Bvibert and I are still planning on riding the Rez and starting around 4pm.


----------



## MR. evil (Sep 12, 2009)

WoodCore said:


> I'm not worried about it. From what I saw at Nass last night things will be fine.



I have ridden the Rez ALOT over the years, the place does not drain at all and hold water for days. Especially the never twisty trail on top of the ridge before the DH. The second part of the ride after the dyke also drains really bad.


----------



## powhunter (Sep 12, 2009)

looks like were gonna get wet


----------



## bvibert (Sep 12, 2009)

powhunter said:


> looks like were gonna get wet



I think the majority of the trails will be in good shape.  It hasn't rained here all day.  Prior to yesterday's rain the trails were really dry, I'm sure they sucked up a lot of the water.  I don't think it'll be too bad.  There wasn't even the slightest hint of mud on the route we took on Sunday.


----------



## MR. evil (Sep 12, 2009)

Paul

those pics look sick. From the photos I would
consider hitting some of that stuff.
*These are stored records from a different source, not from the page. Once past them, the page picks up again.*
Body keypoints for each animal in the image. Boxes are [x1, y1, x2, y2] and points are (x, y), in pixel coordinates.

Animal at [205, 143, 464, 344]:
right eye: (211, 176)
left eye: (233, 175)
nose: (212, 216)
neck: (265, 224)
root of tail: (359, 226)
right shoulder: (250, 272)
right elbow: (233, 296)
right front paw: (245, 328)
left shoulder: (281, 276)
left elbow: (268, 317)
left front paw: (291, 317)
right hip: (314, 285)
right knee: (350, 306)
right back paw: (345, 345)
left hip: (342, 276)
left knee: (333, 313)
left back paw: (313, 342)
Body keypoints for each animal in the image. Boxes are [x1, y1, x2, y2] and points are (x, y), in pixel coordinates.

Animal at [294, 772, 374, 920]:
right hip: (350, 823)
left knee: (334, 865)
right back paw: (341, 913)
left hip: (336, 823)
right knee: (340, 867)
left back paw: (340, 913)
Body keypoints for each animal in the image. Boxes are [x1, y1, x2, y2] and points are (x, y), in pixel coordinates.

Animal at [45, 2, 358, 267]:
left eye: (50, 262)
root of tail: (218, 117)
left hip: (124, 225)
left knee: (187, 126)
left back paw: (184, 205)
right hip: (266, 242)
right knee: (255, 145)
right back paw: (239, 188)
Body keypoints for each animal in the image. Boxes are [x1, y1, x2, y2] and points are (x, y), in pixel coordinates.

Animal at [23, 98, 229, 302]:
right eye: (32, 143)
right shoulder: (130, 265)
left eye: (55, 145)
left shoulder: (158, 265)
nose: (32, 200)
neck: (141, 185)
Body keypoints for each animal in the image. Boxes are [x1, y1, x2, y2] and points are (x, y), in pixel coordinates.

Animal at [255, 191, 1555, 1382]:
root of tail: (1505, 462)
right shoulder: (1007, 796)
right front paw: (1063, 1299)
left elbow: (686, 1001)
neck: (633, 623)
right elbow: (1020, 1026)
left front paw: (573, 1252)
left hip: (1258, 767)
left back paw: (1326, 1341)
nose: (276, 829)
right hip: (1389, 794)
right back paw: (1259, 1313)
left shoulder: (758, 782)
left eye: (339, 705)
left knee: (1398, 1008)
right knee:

Or is it a case like the stunt we found last time where what appears to be a 3 foot gap jumps turns out to be a 12 footer in real life? If you can, let's plan a Mesh ride for next weekend. I need some practice on the crazy shit to get ready for my trip to Highland with 2knees and Powbumps the following weekend.


----------



## powhunter (Sep 13, 2009)

sorry boys something came up im out for this

steveo


----------



## bvibert (Sep 13, 2009)

powhunter said:


> sorry boys something came up im out for this
> 
> steveo



Bummer!  We'll have to try for another time!


----------



## WoodCore (Sep 13, 2009)

Bvibert,

I'm ahead of schedule. Should be there by 3:30.


----------



## bvibert (Sep 13, 2009)

I won't be there until 4ish, sorry...


----------